▶ _PROVIDED MATERIAL_:
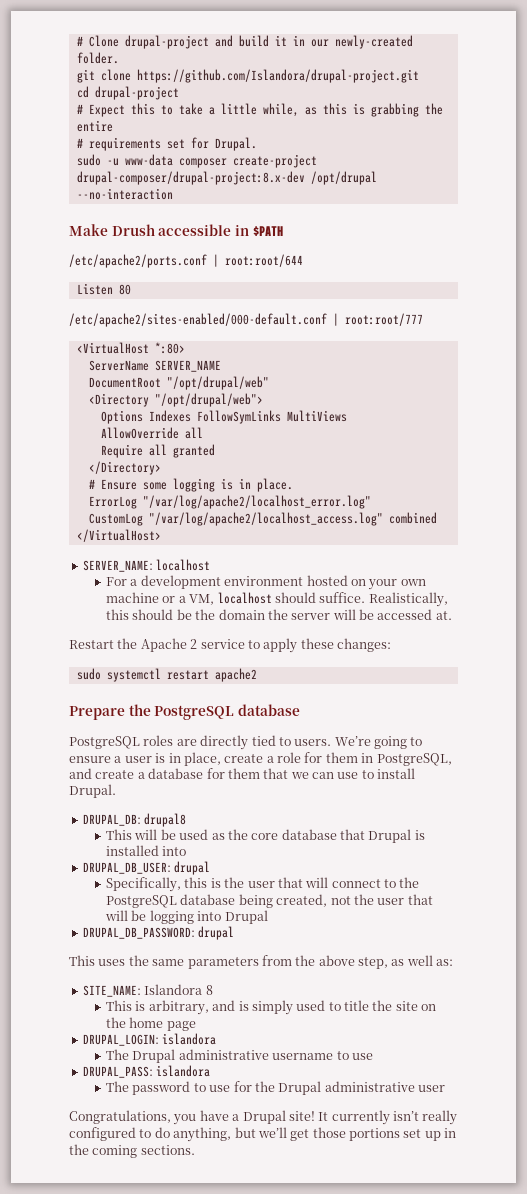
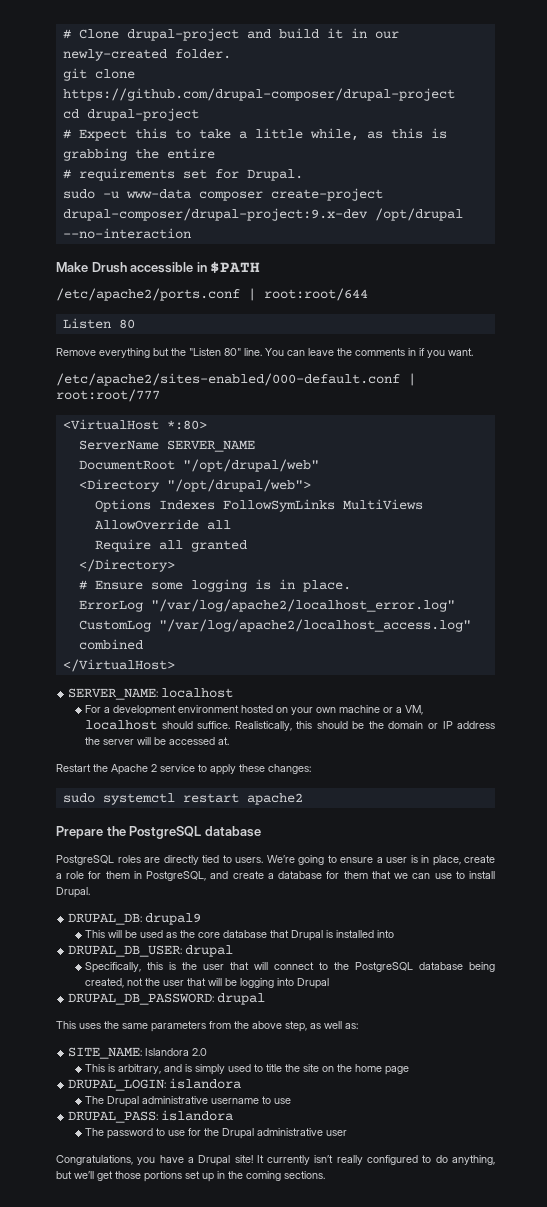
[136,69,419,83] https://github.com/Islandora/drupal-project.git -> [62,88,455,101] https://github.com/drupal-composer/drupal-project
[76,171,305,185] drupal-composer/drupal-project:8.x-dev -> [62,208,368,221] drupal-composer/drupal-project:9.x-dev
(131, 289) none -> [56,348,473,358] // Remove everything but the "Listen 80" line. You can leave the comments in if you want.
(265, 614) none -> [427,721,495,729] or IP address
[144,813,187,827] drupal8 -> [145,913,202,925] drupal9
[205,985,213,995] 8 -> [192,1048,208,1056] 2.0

▶ _AIM OF THE TASK_: The reply must consist solely of the lines from the one containing "[76,171,305,185] drupal-composer/drupal-project:8.x-dev ->" through the last line of the data, reproduced exactly.

▶ _WRITTEN RESPONSE_:
[76,171,305,185] drupal-composer/drupal-project:8.x-dev -> [62,208,368,221] drupal-composer/drupal-project:9.x-dev
(131, 289) none -> [56,348,473,358] // Remove everything but the "Listen 80" line. You can leave the comments in if you want.
(265, 614) none -> [427,721,495,729] or IP address
[144,813,187,827] drupal8 -> [145,913,202,925] drupal9
[205,985,213,995] 8 -> [192,1048,208,1056] 2.0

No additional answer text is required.